Christian has always kept a finger in each of a dozen pies — I can never keep up with all the simultaneous online ventures he manages to keep afloat. His Radio Free Blogistan is another great read. And I still love his early hypertext fiction piece No Bird But an Invisible Thing.

Music: Steve Hillage :: Lunar Musik Suite

The Art of the Segue

I’ve posted before about how the file-based sterility of MP3 listening habits blot out much of the romance of musical discovery, and how the concept of an album as an indivisible artistic totality has all but been erased (I’m not so sure that’s a bad thing – there’s a whole lot of crap on a whole lot of good records, and I scuttle dud tracks without a shred of guilt).

Adding to the discussion, Dave Mandi wonders what shuffle mode is doing to the art of the segue — the ease (and the thrill) of letting a computer or an iPod choose tracks from a collection at random is diminishing the art of the well-selected transition.
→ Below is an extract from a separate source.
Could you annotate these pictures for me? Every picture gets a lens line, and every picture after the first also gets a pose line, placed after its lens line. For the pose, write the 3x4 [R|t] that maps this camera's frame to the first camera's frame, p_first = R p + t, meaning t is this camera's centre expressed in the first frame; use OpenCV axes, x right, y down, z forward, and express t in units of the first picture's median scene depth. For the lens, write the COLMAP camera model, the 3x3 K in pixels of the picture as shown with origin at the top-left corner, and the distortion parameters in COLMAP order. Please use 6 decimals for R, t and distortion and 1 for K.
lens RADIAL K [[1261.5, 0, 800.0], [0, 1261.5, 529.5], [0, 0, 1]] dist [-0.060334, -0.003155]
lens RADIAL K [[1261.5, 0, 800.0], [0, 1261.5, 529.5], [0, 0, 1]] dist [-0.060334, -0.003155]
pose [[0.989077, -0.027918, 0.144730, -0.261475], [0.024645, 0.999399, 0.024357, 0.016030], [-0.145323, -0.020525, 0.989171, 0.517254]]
In Praise of the Segue:

With MP3s becoming the de facto currency of music listening and trading, and with shuffle mode becoming a more and more common way of programming an hour of music—Apple’s recent introduction of the iPod Shuffle is pretty clear evidence of that—the art of the set and the segue is in imminent danger of dying. … We have the opportunity to create greater meta-masterpieces than ever, tailored to people’s moods, or the time of day, or the weather. Why destroy all that by getting lazy and pushing the “shuffle” button?

It’s all true, but… I love shuffle mode, not afraid to admit it. Creating thoughtful transitions is something I make time for when burning the Christmas CDs. For daily listening, accidental random musical collisions charge me up.

Music: Dandy Warhols, The :: Be In

Dolphin Trainer

Woke up the other day wondering about my career, and trying to figure out how it is that I didn’t end up as a dolphin trainer, which was clearly my destiny. Life is strange. Dad sagely reminded me that as a dolphin trainer (probably living out of a van behind SeaWorld) I would have days where I’d wake up wishing I had become a webmaster. I’m sure he’s right, but dang, just imagine what it would be like to work with dolphins rather than professors!

Music: Brian Eno :: Energy Fools The Magician

Cowbell, Vibraslap: The Unforgotten Staples

In SNL’s famous “Behind the Music” Cowbell skit [transcript], Christopher Walken is the producer during a Blue Oyster Cult recording session. Will Farrell is hard-driving on the cowbell through “Dont Fear the Reaper” — a little too hard-driving, his bandmates think. But Walken insists: “More cowbell. I got to have more cowbell.” The piece has cult status for a reason — we all know deep inside that the cowbell has been woefully under-appreciated in music history.

NPR makes amends with their tribute piece: There’s Just Something About That Cowbell, while The Cowbell Project archives every song readers can think of that centers on that luscious, penetrating sound. The site even calls Christopher Walken “The Patron Saint of the Cowbell.” You can also get Cowbell T-shirts to proclaim your adoration.

It’s the cymbal’s evil third cousin. It’s the dark ring that pounds in the back of your brain and lets you know, it’s time to rock. The cowbell is an instrument that can’t be overused. It should never be underused.

I’m glad for the cowbell that it’s finally being recognized for its place in rock history, I really am, but also feeling sympathy for the even less-lauded Vibraslap. If the cowbell is underutilized in modern rock/pop, the vibraslap is all but forgotten. Once upon a time, the vibraslap was a staple of both big orchestral rock and high school bands; now it’s less than a footnote. (MP3 excerpt from ELO’s “Jungle”):

Granted it’s kind of buried in the mix there — someone point me to a more prominent sample please — I got to hear more vibraslap.